__Task goal__. Your job with the data below is to output exactly the lines from the one holding "Tax, 2017-02-14: 29873.4 -> 45000" down to the one holding "Amount, 2017-12-01: 24320 -> 10000", both included, and no others.

__Material provided__.
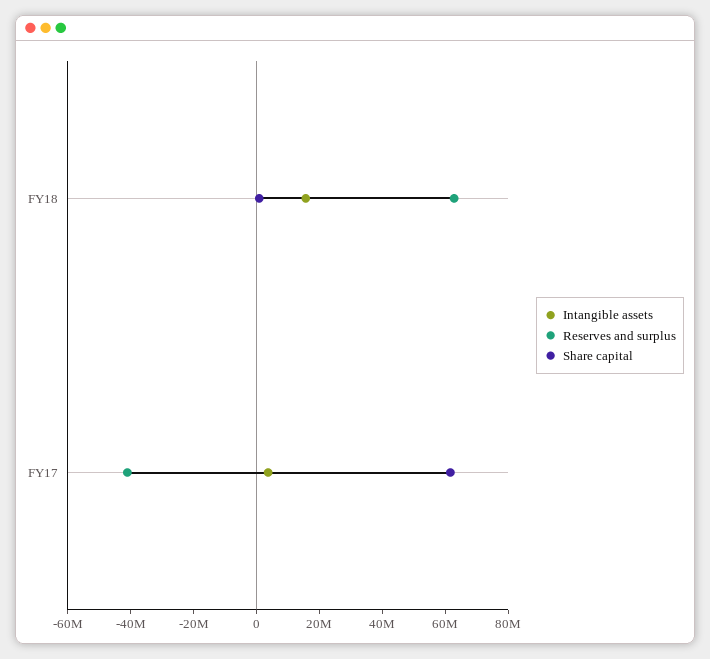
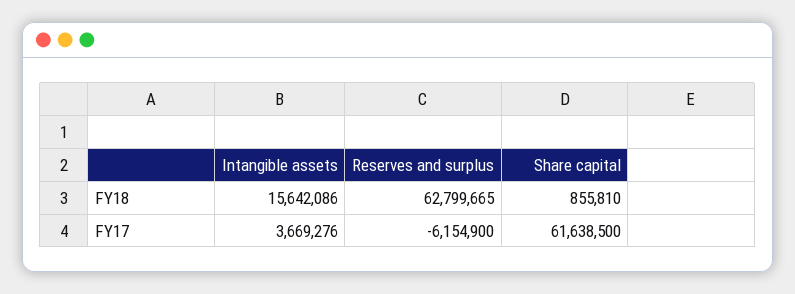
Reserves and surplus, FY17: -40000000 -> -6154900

==

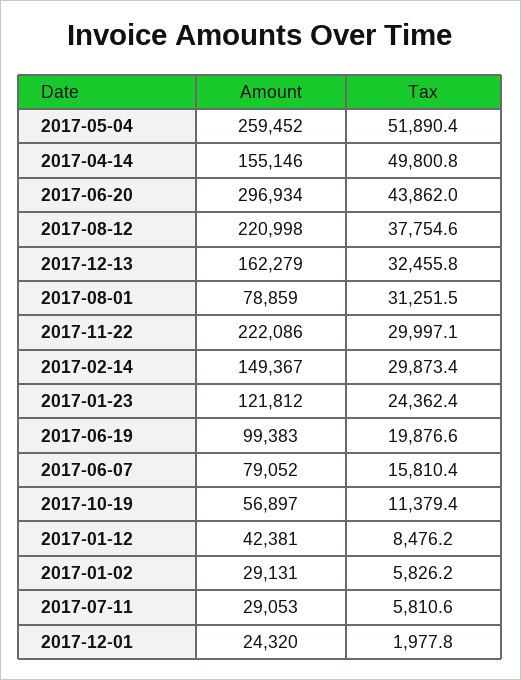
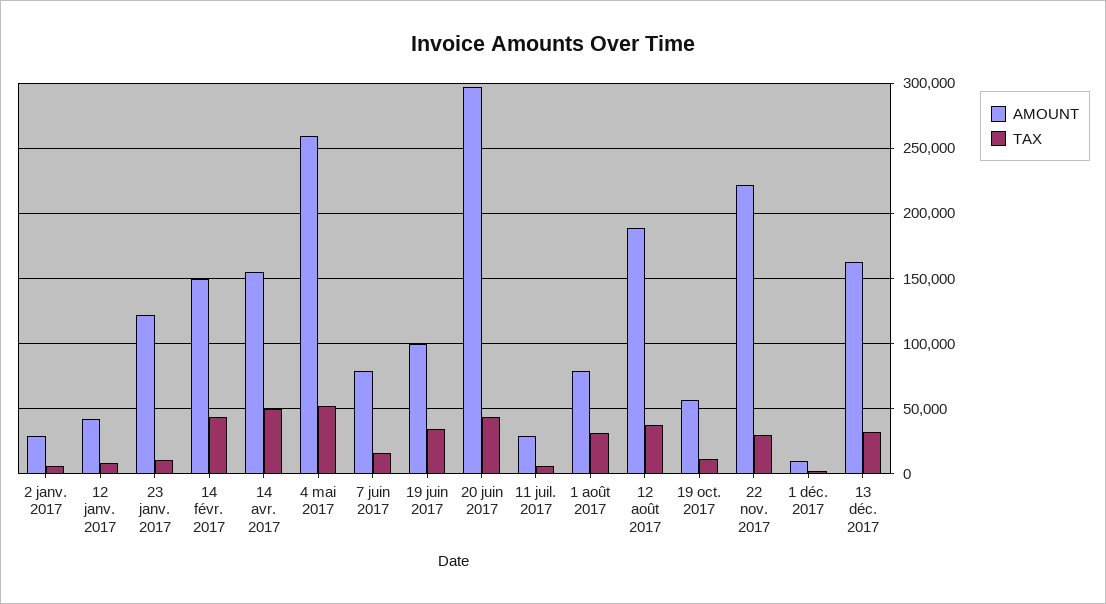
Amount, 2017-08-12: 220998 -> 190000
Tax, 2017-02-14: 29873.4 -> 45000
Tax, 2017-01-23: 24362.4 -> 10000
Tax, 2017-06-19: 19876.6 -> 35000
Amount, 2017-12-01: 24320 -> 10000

* * *

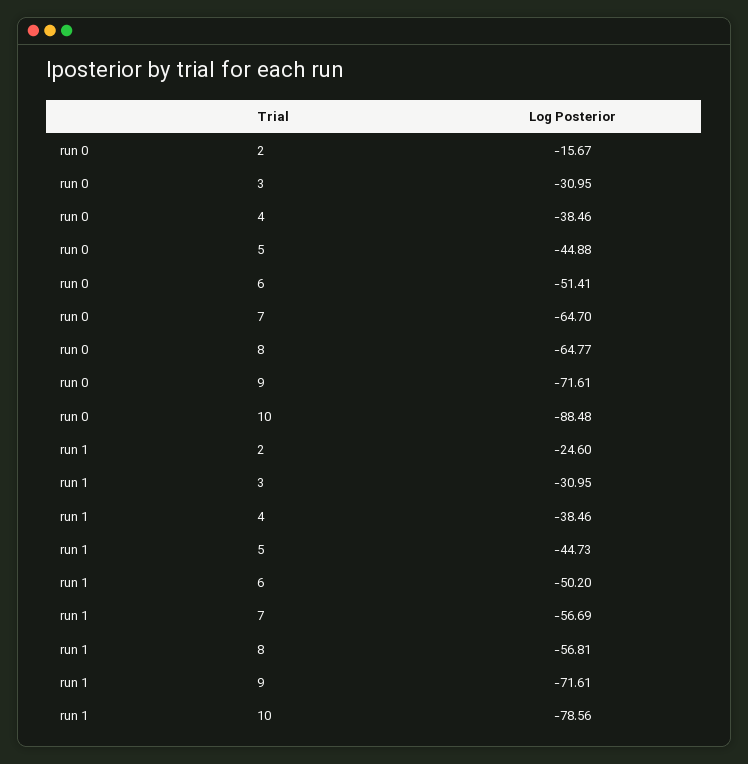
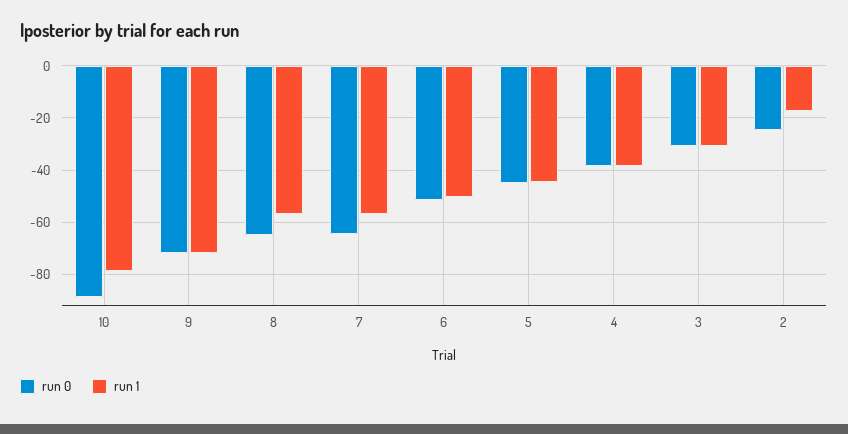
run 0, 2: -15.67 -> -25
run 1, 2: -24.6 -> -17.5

__Task response__.
Tax, 2017-02-14: 29873.4 -> 45000
Tax, 2017-01-23: 24362.4 -> 10000
Tax, 2017-06-19: 19876.6 -> 35000
Amount, 2017-12-01: 24320 -> 10000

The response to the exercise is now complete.